L’Espagne s’apprête à rouvrir un débat historique : faut-il maintenir la tauromachie comme patrimoine culturel à protéger, ou bien rendre aux régions le droit de la restreindre ou de l’interdire, en tenant compte de l’évolution de la société et du rejet croissant de cette pratique.

Une étape historique vient d’être franchie en Espagne : le Congrès des députés a commencé à examiner une initiative législative populaire (ILP) visant à abolir le statut de patrimoine culturel accordé à la corrida en 2013 par le gouvernement Rajoy.

Cette initiative citoyenne, portée sous le slogan « NO ES MI CULTURA », a réuni 664 000 signatures validées. Son objectif : redonner aux communautés autonomes le droit de décider librement si elles souhaitent ou non maintenir ces spectacles sanglants.

Le PSOE ouvre la porte au débat

Jusqu’ici indécis, le PSOE (Parti socialiste) a finalement accepté de laisser le débat se tenir. Son porte-parole à la Commission de la culture, Marc Lamua, a reconnu qu’ignorer cette demande populaire aurait été antidémocratique. Selon lui, la culture doit évoluer et s’adapter aux valeurs actuelles de la société.

Les arguments des défenseurs de l’ILP

Pour Cristina Ibañez, porte-parole du mouvement No es mi cultura, la corrida « ne peut pas être justifiée comme culture car elle repose sur la violence ». Elle rappelle que la société espagnole rejette massivement ces pratiques : 70 % des citoyens se déclarent opposés à la tauromachie, selon une enquête de la Fondation BBVA.
Au-delà de l’éthique, cette proposition défend aussi la démocratie locale, aujourd’hui bafouée par une loi nationale qui empêche les régions de tourner la page.

L’opposition de la droite et de l’extrême droite

Le Parti populaire (PP) dénonce une « censure » et continue de défendre la corrida comme un symbole identitaire reconnu dans le monde entier.

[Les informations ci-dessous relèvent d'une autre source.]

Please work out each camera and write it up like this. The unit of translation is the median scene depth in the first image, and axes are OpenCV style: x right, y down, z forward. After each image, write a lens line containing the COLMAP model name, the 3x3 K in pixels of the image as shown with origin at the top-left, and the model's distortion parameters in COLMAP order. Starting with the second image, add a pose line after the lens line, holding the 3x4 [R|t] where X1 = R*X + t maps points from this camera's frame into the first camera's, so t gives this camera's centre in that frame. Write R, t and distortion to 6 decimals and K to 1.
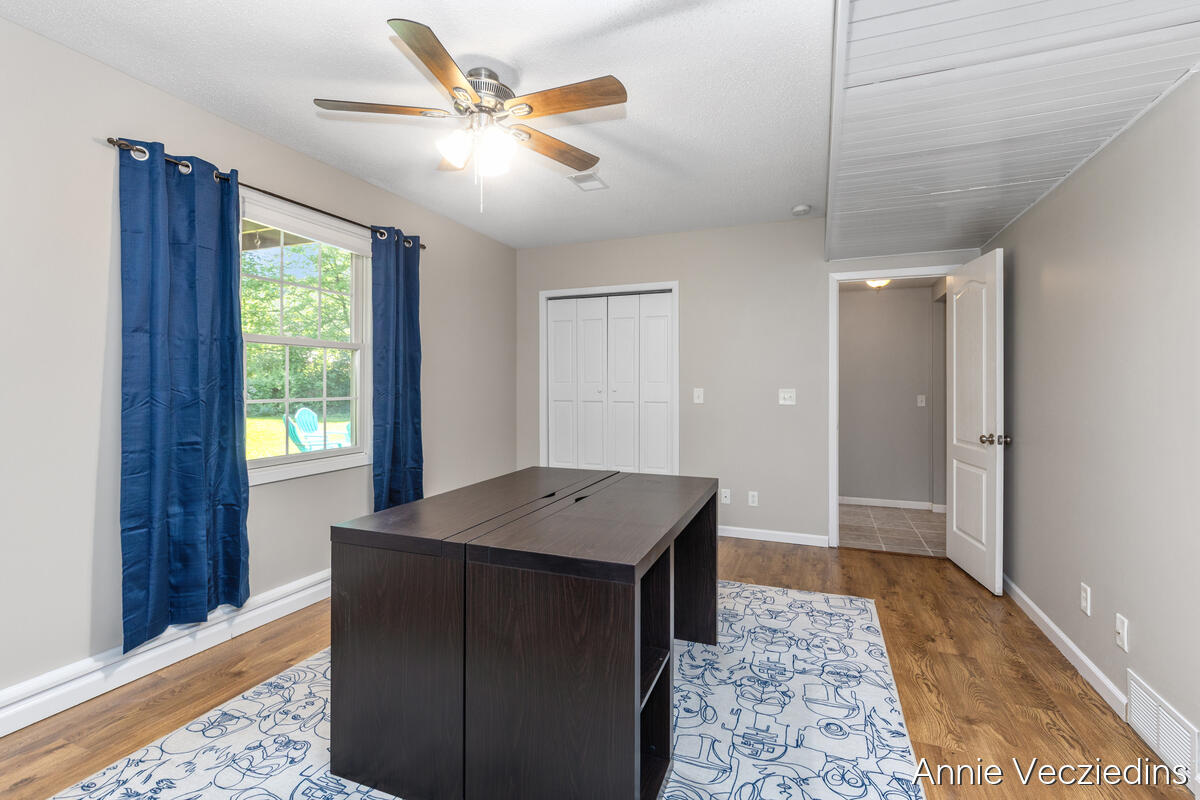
lens RADIAL K [[547.6, 0, 598.7], [0, 547.6, 388.4], [0, 0, 1]] dist [-0.002090, 0.000730]
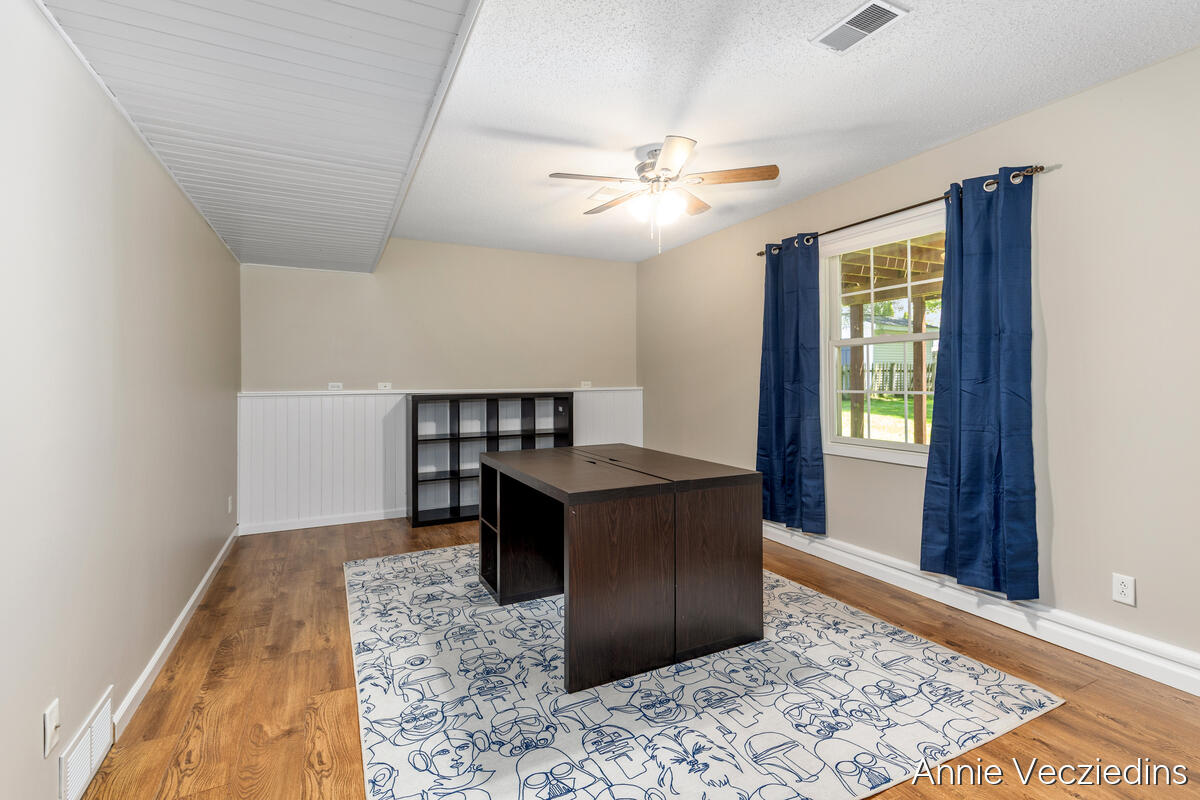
lens RADIAL K [[547.6, 0, 599.1], [0, 547.6, 390.4], [0, 0, 1]] dist [-0.002090, 0.000730]
pose [[-0.668142, 0.016039, -0.743861, 0.927013], [-0.005451, 0.999635, 0.026450, -0.013596], [0.744014, 0.021727, -0.667811, 1.845864]]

De son côté, Vox brandit la tradition et cite des artistes comme Lorca, Goya ou Sabina pour justifier la tauromachie, allant jusqu’à qualifier l’ILP « d’imposition antidémocratique ».

Le poids d’une loi héritée de Rajoy

Depuis 2013, la corrida bénéficie en Espagne d’une protection juridique nationale : elle a été classée « patrimoine culturel », ce qui oblige l’État à la défendre et prive les communautés autonomes du droit de l’interdire. Cette loi avait d’ailleurs été adoptée en réaction à l’interdiction votée en Catalogne en 2010.

Aujourd’hui, la donne a changé. Le gouvernement actuel – notamment la coalition Sumar et le ministre de la Culture Ernest Urtasun – a fait de la suppression de cette protection une priorité, supprimant déjà le Prix national de la tauromachie et retirant la corrida de certains dispositifs publics.


L’Espagne est face à une opportunité historique : reconnaître que la culture n’a pas vocation à justifier la cruauté et que la démocratie doit donner la parole à une majorité de citoyens qui réclament la fin de la corrida.